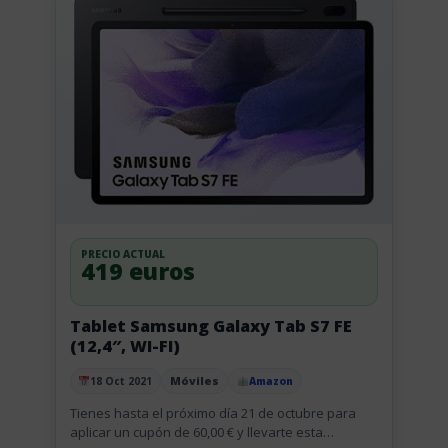
PRECIO ACTUAL
419 euros
Tablet Samsung Galaxy Tab S7 FE
(12,4″, WI-FI)
Móviles
18 Oct 2021
Amazon
Publicado el
Tienes hasta el próximo día 21 de octubre para
aplicar un cupón de 60,00 € y llevarte esta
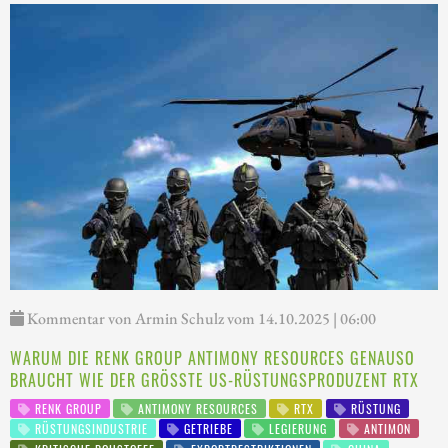
Kommentar von Armin Schulz vom 14.10.2025 | 06:00
WARUM DIE RENK GROUP ANTIMONY RESOURCES GENAUSO
BRAUCHT WIE DER GRÖSSTE US-RÜSTUNGSPRODUZENT RTX
RENK GROUP
ANTIMONY RESOURCES
RTX
RÜSTUNG
RÜSTUNGSINDUSTRIE
GETRIEBE
LEGIERUNG
ANTIMON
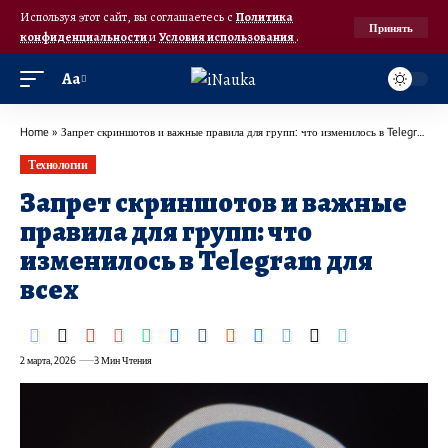
Используя этот сайт, вы соглашаетесь с
Политика
Принять
конфиденциальности
и
Условия использования
.
Аа
Home
»
Запрет скриншотов и важные правила для групп: что изменилось в Telegram для всех
Технологии
Запрет скриншотов и важные
правила для групп: что
изменилось в Telegram для
всех
2 марта, 2026
3 Мин Чтения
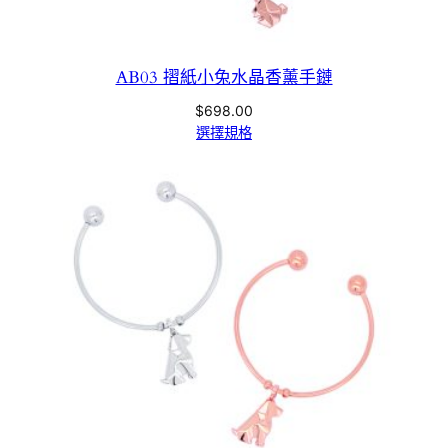
AB03 摺紙小兔水晶香薰手鏈
$
698.00
選擇規格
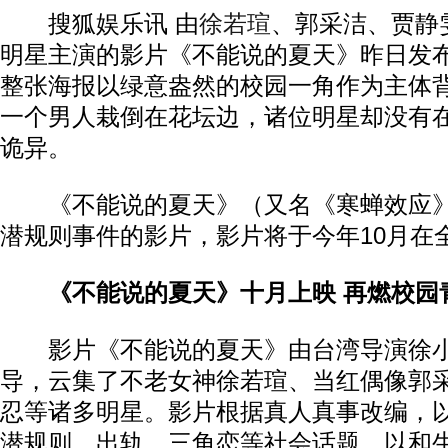
搜狐娱乐讯 由
徐若瑄
、郭采洁、贾静
明星主演的影片《不能说的夏天》昨日发
整张海报以绿意盎然的校园一角作为主体
一个男人栽倒在花坛边，
诸位明星却没有
诡异。
《不能说的夏天》（又名《寒蝉效应》
潜规则事件的影片，影片将于今年10月在
《不能说的夏天》十月上映 再燃校园
影片《不能说的夏天》由台湾导演徐小
导，云集了不老女神徐若瑄、当红偶像郭
忍等诸多明星。影片根据真人真事改编，
潜规则、出轨、三角恋等社会话题，以和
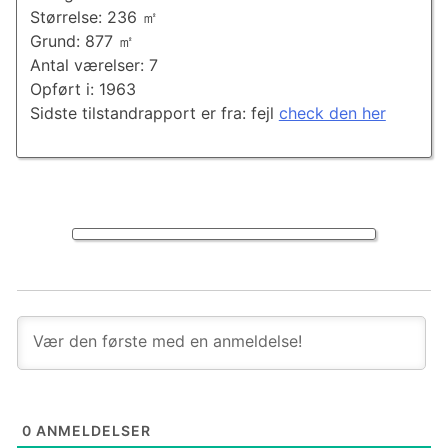
Størrelse: 236 ㎡
Grund: 877 ㎡
Antal værelser: 7
Opført i: 1963
Sidste tilstandrapport er fra: fejl
check den her
0
ANMELDELSER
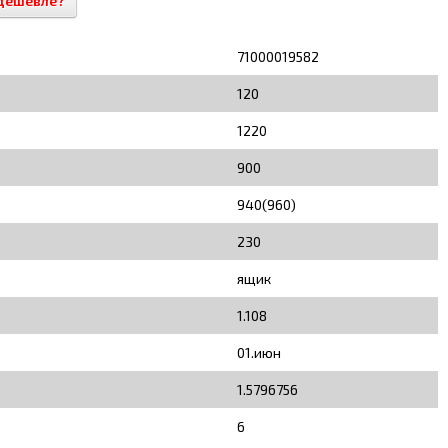
дешевле?
71000019582
120
1220
900
940(960)
230
ящик
1.108
01.июн
1.5796756
6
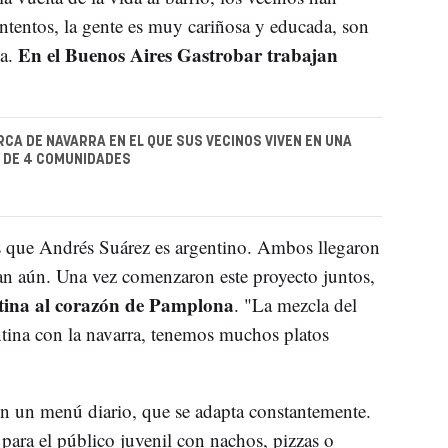
entos, la gente es muy cariñosa y educada, son
En el Buenos Aires Gastrobar trabajan
na.
.
RCA DE NAVARRA EN EL QUE SUS VECINOS VIVEN EN UNA
 DE 4 COMUNIDADES
 que Andrés Suárez es argentino. Ambos llegaron
n aún. Una vez comenzaron este proyecto juntos,
ntina al corazón de Pamplona
. "La mezcla del
tina con la navarra, tenemos muchos platos
n un menú diario, que se adapta constantemente.
para el público juvenil con nachos, pizzas o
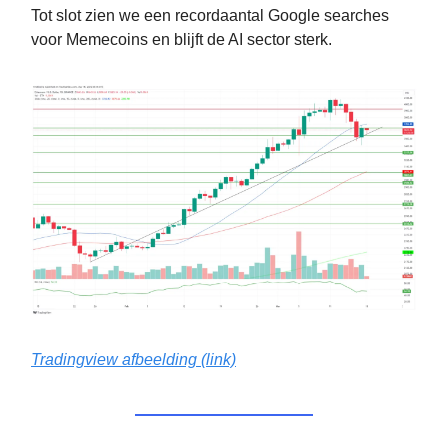
Tot slot zien we een recordaantal Google searches
voor Memecoins en blijft de AI sector sterk.
Tradingview afbeelding (link)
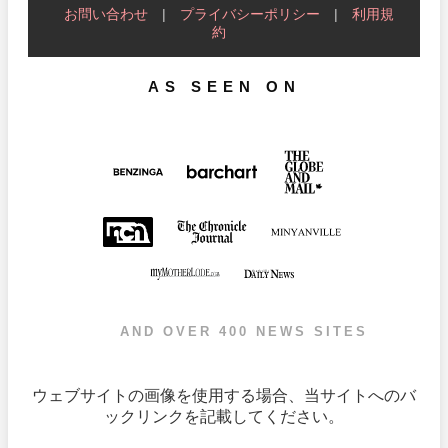
お問い合わせ
|
プライバシーポリシー
|
利用規
約
AS SEEN ON
AND OVER 400 NEWS SITES
ウェブサイトの画像を使用する場合、当サイトへのバ
ックリンクを記載してください。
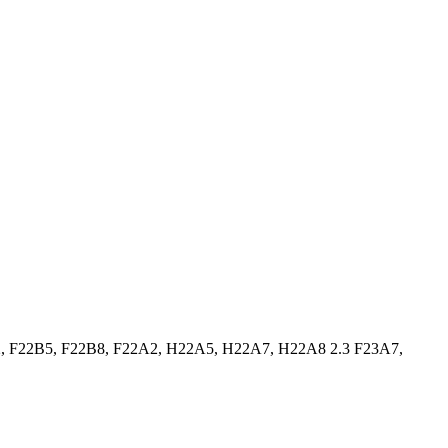
Z2, F22B5, F22B8, F22A2, H22A5, H22A7, H22A8 2.3 F23A7,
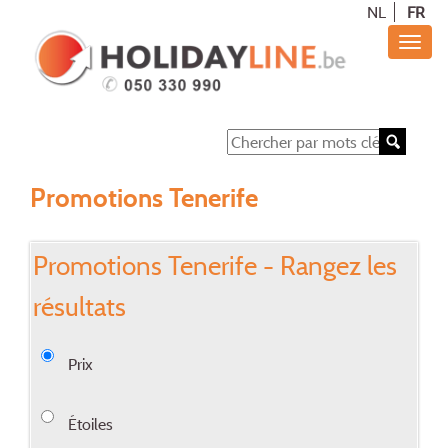
NL
FR
Promotions Tenerife
Promotions Tenerife - Rangez les
résultats
Prix
Étoiles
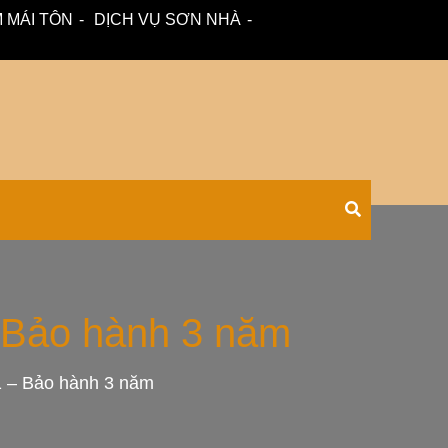
 MÁI TÔN
DỊCH VỤ SƠN NHÀ
 – tư vấn miễn phí.
Xối Chuyên
– Bảo hành 3 năm
11 – Bảo hành 3 năm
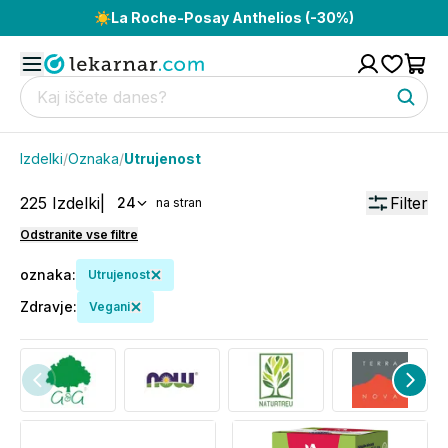
☀️
La Roche-Posay Anthelios (-30%)
Izdelki
/
Oznaka
/
Utrujenost
225
Izdelki
|
Filter
24
na stran
Odstranite vse filtre
oznaka
:
Utrujenost
Zdravje
:
Vegani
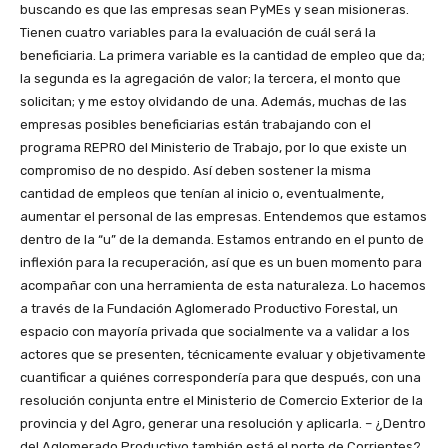
buscando es que las empresas sean PyMEs y sean misioneras.
Tienen cuatro variables para la evaluación de cuál será la
beneficiaria. La primera variable es la cantidad de empleo que da;
la segunda es la agregación de valor; la tercera, el monto que
solicitan; y me estoy olvidando de una. Además, muchas de las
empresas posibles beneficiarias están trabajando con el
programa REPRO del Ministerio de Trabajo, por lo que existe un
compromiso de no despido. Así deben sostener la misma
cantidad de empleos que tenían al inicio o, eventualmente,
aumentar el personal de las empresas. Entendemos que estamos
dentro de la “u” de la demanda. Estamos entrando en el punto de
inflexión para la recuperación, así que es un buen momento para
acompañar con una herramienta de esta naturaleza. Lo hacemos
a través de la Fundación Aglomerado Productivo Forestal, un
espacio con mayoría privada que socialmente va a validar a los
actores que se presenten, técnicamente evaluar y objetivamente
cuantificar a quiénes correspondería para que después, con una
resolución conjunta entre el Ministerio de Comercio Exterior de la
provincia y del Agro, generar una resolución y aplicarla. – ¿Dentro
del Aglomerado Productivo también está el norte de Corrientes?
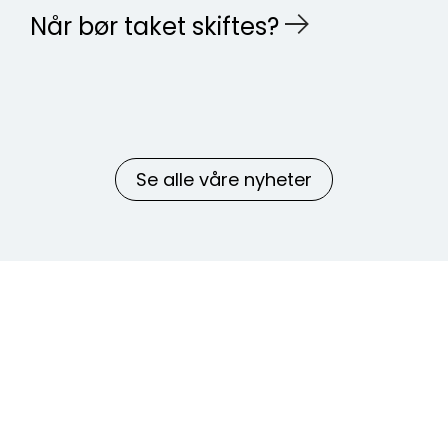
Når bør taket skiftes?
Se alle våre nyheter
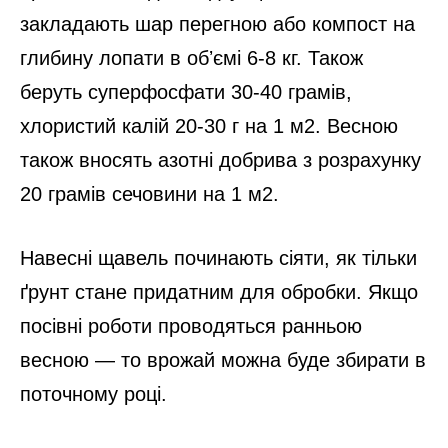
закладають шар перегною або компост на
глибину лопати в обʼємі 6-8 кг. Також
беруть суперфосфати 30-40 грамів,
хлористий калій 20-30 г на 1 м2. Весною
також вносять азотні добрива з розрахунку
20 грамів сечовини на 1 м2.
Навесні щавель починають сіяти, як тільки
ґрунт стане придатним для обробки. Якщо
посівні роботи проводяться ранньою
весною — то врожай можна буде збирати в
поточному році.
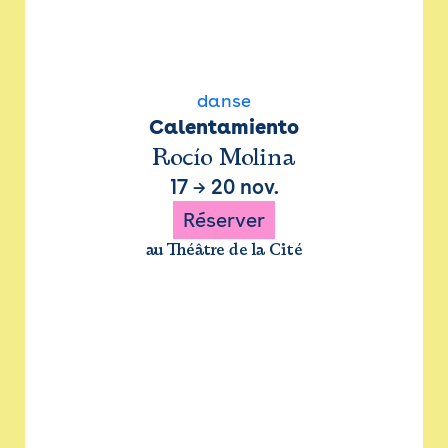
danse
Calentamiento
Rocío Molina
17
→
20 nov.
Réserver
au Théâtre de la Cité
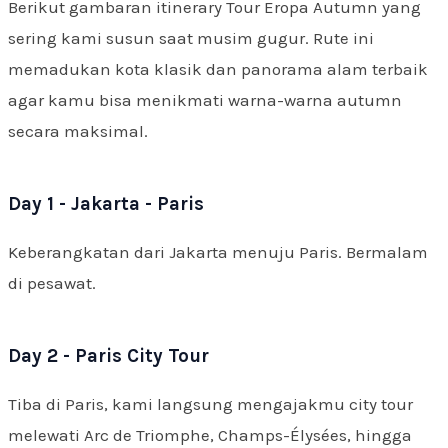
Berikut gambaran itinerary Tour Eropa Autumn yang
sering kami susun saat musim gugur. Rute ini
memadukan kota klasik dan panorama alam terbaik
agar kamu bisa menikmati warna-warna autumn
secara maksimal.
Day 1 - Jakarta - Paris
Keberangkatan dari Jakarta menuju Paris. Bermalam
di pesawat.
Day 2 - Paris City Tour
Tiba di Paris, kami langsung mengajakmu city tour
melewati Arc de Triomphe, Champs-Élysées, hingga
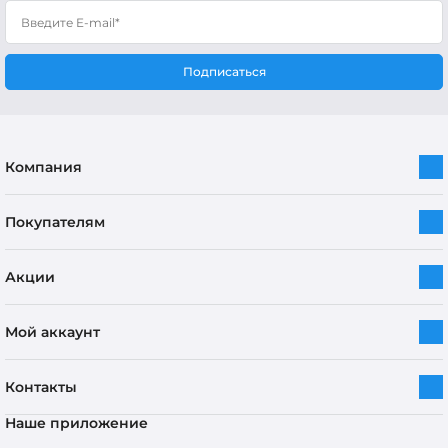
Подписаться
Компания
Покупателям
Акции
Мой аккаунт
Контакты
Наше приложение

- Task directions:
Reproduce every line of the records verbatim, from the line containing "Подписаться" down to the end of the records.

- Solution to this problem:
Подписаться
Компания
Покупателям
Акции
Мой аккаунт
Контакты
Наше приложение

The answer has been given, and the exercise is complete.